Assemblyman John D. Ceretto joined local business, education and industry leaders at a forum Wednesday at the Niagara Falls Public Library to discuss ways to ensure a thriving small business community in Niagara County. This is achieved, he said, by building the "innovation economy," as well as creating and retaining private-sector jobs.
"As a former teacher and former vice chairman of the Niagara County Economic Development Committee, I'm proud to bring together local business owners and educators to discuss the future of the 'innovation economy' in Niagara County, especially their ideas for keeping quality jobs in our area," Ceretto said.
"We discussed three critical questions," Ceretto continued. "How can we improve education and vocational skills development so New York continues to have the high-skilled, well-educated workforce the jobs of tomorrow will demand? How can we strengthen the spirit of entrepreneurship and free enterprise while breaking down government and regulatory barriers? And how can we support emerging high-tech and precision manufacturing industries in Niagara Falls so we can grow more good jobs and continue to lead an innovation economy?"
The "innovation economy" focuses on growing small businesses and entrepreneurial start-ups, emphasizes lifetime learning, values vocational training, places a premium on continued skills development and seeks to transform government from a command-and-control bureaucratic obstacle into a productive partner that actually helps job creators achieve their goals.
"I am glad to be a part of today's productive discussion between leaders in the local business and educational communities," said Assemblywoman Jane Corwin, a member of the Assembly committee on education. "Western New York has a proud history as a birthplace of innovation.
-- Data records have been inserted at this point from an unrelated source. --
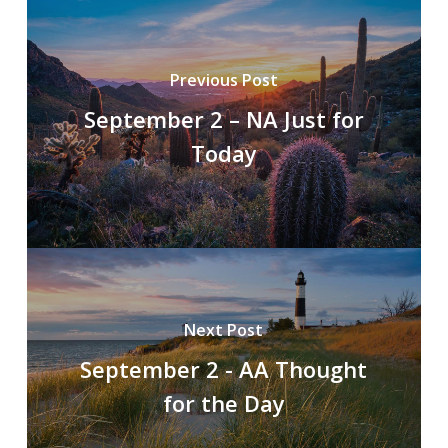
Previous Post
September 2 – NA Just for
Today
Next Post
September 2 - AA Thought
for the Day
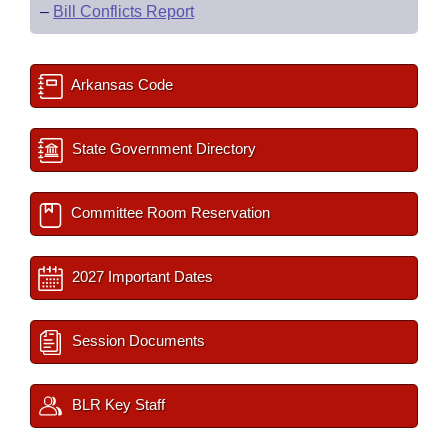
–
Bill Conflicts Report
Arkansas Code
State Government Directory
Committee Room Reservation
2027 Important Dates
Session Documents
BLR Key Staff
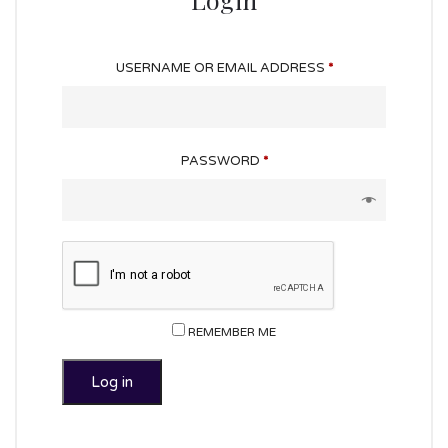
USERNAME OR EMAIL ADDRESS
*
PASSWORD
*
REMEMBER ME
Log in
I am excited to see educators and business owners working hand-in-hand to prepare our young men and women to succeed in the 'innovation economy' of the 21st century."
"Education is important because our region needs not only more education, but more focused learning and more targeted skill development that prepares people for the careers of today and tomorrow," said Dr. Shawn Daly, dean of the College of Business Administration and professor of marketing at Niagara University.
Forum participants included members of the Niagara USA Chamber of Commerce, Niagara County Department of Economic Development, Niagara River Region Chamber of Commerce and Niagara University.
"Manufacturing and high-tech are the jobs of the future for our area, but small businesses are hampered by excessive health insurance prices, burdensome government regulations, exorbitant fuel costs and high taxes that are unfortunately 'the cost of doing business' in New York," said Assemblyman Bill Reilich. "The experts we spoke with today gave us valuable feedback on how New York lawmakers can help our state's small businesses and manufacturers prosper. We plan on bringing much of what we heard today back to Albany so we can make sure the state is on the right track and helping our region's 'innovation economy' businesses flourish."